Before visiting Elkhart Lake, I didn’t realize how ingrained the races were in the local culture—but between the themed bars, ancient framed prints hanging in nearly every restaurant and shop, and classic race cars peppered on lawns and in parks, it becomes clear that road racing wasn’t just a fleeting pastime here.
The town’s first road race took place in 1950. The Osthoff and Siebkens resorts were already well-established; most of the visitors to Elkhart Lake flocked to the area for water activities and (then-illegal) gambling establishments. But in a downturned, post-depression, post-WWII economy, city officials started looking for more legitimate ways to entice out-of-towners and revive the local economy. They decided to hold road races.
Seventy years later, the legacy of the races lives on. Racing still plays a vital role in the community with reenactments, festivals, and street fairs that continue to bring car and racing enthusiasts to southern Wisconsin. Every July, vintage race weekends draw thousands to enjoy street parties, car shows, and parades. Local businesses fling their doors open wide to accommodate the influx of visitors, and residents plan their whole year around it.

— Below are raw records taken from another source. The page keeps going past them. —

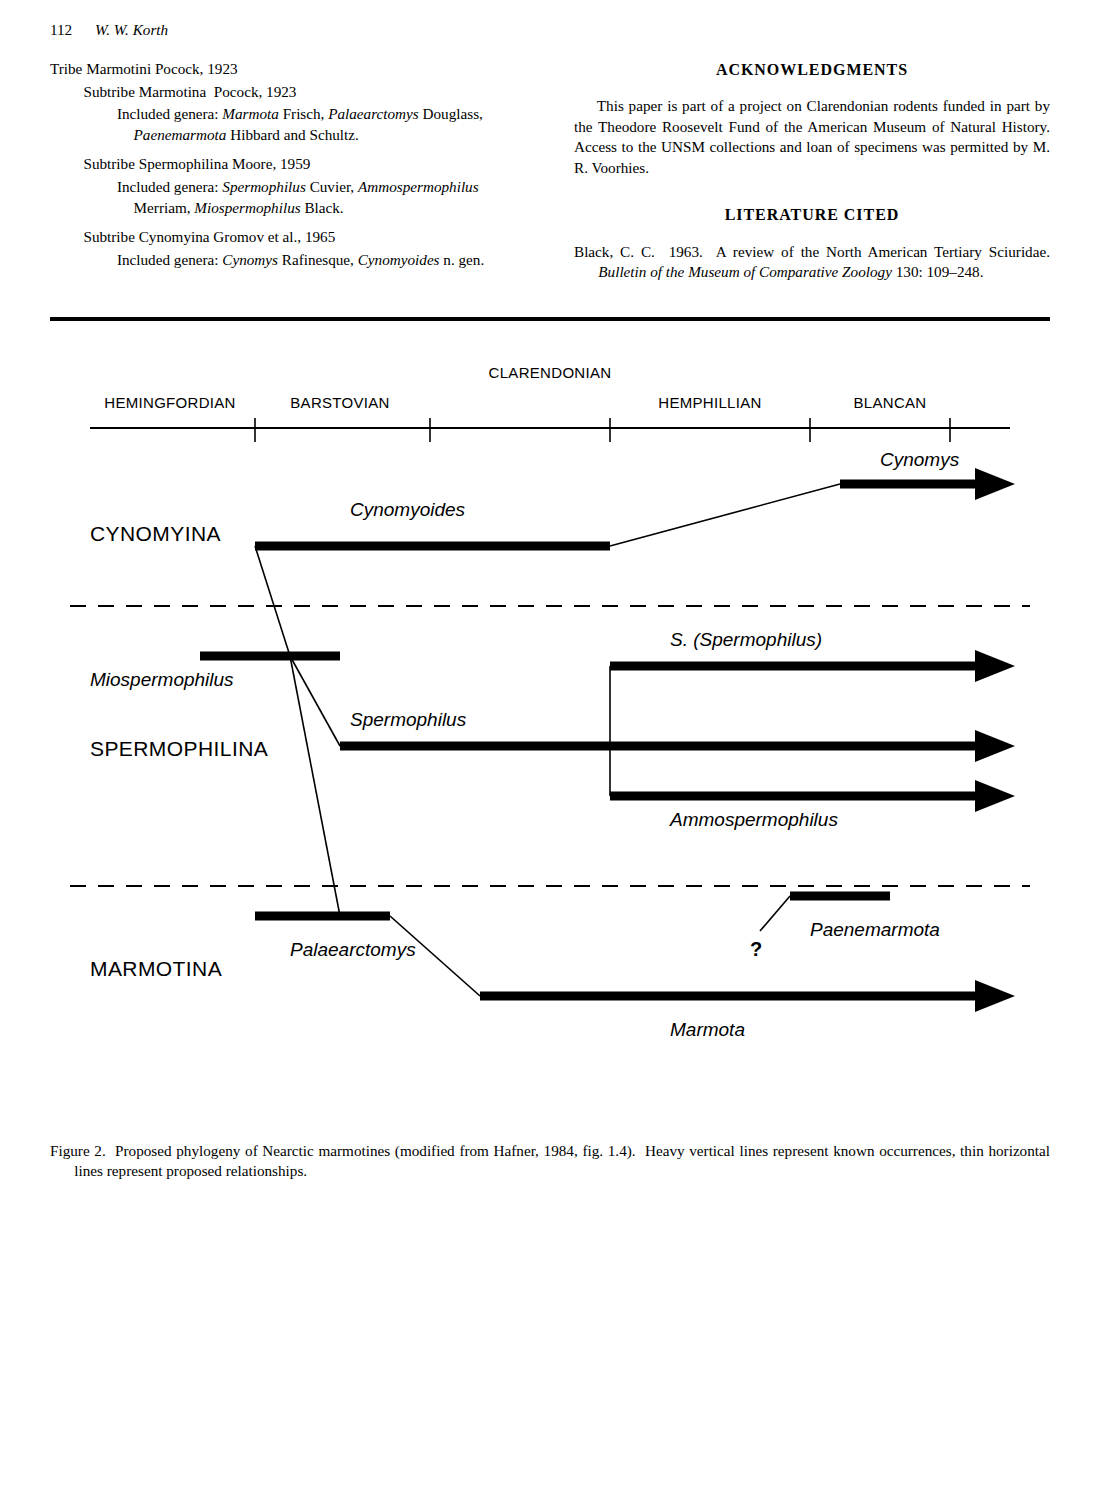112 W. W. Korth
Tribe Marmotini Pocock, 1923
Subtribe Marmotina Pocock, 1923
Included genera: Marmota Frisch, Palaearctomys Douglass, Paenemarmota Hibbard and Schultz.
Subtribe Spermophilina Moore, 1959
Included genera: Spermophilus Cuvier, Ammospermophilus Merriam, Miospermophilus Black.
Subtribe Cynomyina Gromov et al., 1965
Included genera: Cynomys Rafinesque, Cynomyoides n. gen.
ACKNOWLEDGMENTS
This paper is part of a project on Clarendonian rodents funded in part by the Theodore Roosevelt Fund of the American Museum of Natural History. Access to the UNSM collections and loan of specimens was permitted by M. R. Voorhies.
LITERATURE CITED
Black, C. C. 1963. A review of the North American Tertiary Sciuridae. Bulletin of the Museum of Comparative Zoology 130: 109–248.
Proposed phylogeny of Nearctic marmotines Time-calibrated phylogeny chart with three subtribes: Cynomyina, Spermophilina, and Marmotina, spanning Hemingfordian through Blancan land mammal ages. Heavy horizontal bars show known occurrences; thin lines show proposed relationships. CLARENDONIAN HEMINGFORDIAN BARSTOVIAN HEMPHILLIAN BLANCAN CYNOMYINA Cynomyoides Cynomys SPERMOPHILINA Miospermophilus S. (Spermophilus) Spermophilus Ammospermophilus MARMOTINA Palaearctomys Paenemarmota ? Marmota
Figure 2. Proposed phylogeny of Nearctic marmotines (modified from Hafner, 1984, fig. 1.4). Heavy vertical lines represent known occurrences, thin horizontal lines represent proposed relationships.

“It’s the highlight of the summer in Elkhart Lake,” says John Calhoun, chairman of the Elkhart Lake Historic Lake Circuits Reservation Society (HRC). HRC is in charge of the historic signs and markers around town that highlight racing hot spots; they campaigned to get the road on the original circuits listed on the State and National Register of Historic Places.
Road America, conceived and constructed just a few years after the road races were shut down for good, is located less than 3 miles from downtown. The curving, undulating track surrounded by woods and grassy lawns has taken up the torch, carrying on and building upon the town’s racing history and legacy by hosting nearly every major North American racing series and type of vehicle, from motorcycles to vintage Formula One vehicles. The track attracts some 800,000 visitors a year to the area, a far cry from the 5,000 spectators who attended the first road race in 1950.

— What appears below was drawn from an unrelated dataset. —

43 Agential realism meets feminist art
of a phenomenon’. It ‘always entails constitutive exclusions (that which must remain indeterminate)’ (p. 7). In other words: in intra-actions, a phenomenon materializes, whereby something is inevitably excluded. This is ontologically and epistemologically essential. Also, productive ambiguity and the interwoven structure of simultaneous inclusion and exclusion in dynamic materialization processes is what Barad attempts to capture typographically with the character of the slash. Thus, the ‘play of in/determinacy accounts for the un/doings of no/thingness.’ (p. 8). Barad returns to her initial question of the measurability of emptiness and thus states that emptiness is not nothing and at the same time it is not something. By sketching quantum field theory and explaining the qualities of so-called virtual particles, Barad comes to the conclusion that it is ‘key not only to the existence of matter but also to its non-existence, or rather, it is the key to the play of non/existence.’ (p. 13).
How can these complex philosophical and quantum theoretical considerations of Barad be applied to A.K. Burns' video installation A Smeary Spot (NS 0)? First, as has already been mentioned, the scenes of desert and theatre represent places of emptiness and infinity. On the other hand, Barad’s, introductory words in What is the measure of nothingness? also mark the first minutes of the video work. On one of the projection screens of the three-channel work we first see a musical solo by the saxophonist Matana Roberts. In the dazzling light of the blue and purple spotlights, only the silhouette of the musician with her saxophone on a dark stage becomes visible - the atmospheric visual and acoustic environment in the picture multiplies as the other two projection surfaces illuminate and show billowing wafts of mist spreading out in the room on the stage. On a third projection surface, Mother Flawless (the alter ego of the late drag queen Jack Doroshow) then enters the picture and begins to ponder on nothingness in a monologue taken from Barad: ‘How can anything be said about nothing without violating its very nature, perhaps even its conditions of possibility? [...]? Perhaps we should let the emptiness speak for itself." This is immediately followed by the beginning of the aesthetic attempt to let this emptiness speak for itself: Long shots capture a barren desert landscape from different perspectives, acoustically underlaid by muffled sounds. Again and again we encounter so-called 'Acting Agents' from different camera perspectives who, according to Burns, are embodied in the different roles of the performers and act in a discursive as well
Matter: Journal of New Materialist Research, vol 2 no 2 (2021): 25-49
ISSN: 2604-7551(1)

“This area is built on racing,” says John Ewert, communications director at Road America. “It’s very important to the community. And it has a life of its own.”
Less than 3 miles from Road America, the Throttlestop specializes in selling vintage race cars; real estate developers cater to car enthusiasts who call the village home for at least part of the year; and countless businesses feature racing terminology in their names or taglines. The lake still glistens blue on sunny summer days, golden-leafed trees beckon hikers in the fall, and foodies can find the kind of quality cuisine usually only available in cities five times its size.
Whether it’s the memorabilia pasted all over the walls at the Stop-Inn, antique signs and photos on display at the small history museum alongside the railroad tracks, or men and women popping their hoods so curious passersby can peer longingly at the engine block, Elkhart Lake can’t quit the road racing culture that established the town as something more than just a vacation destination. Sonoma has wine, Aspen has skiing, and Elkhart Lake has racing.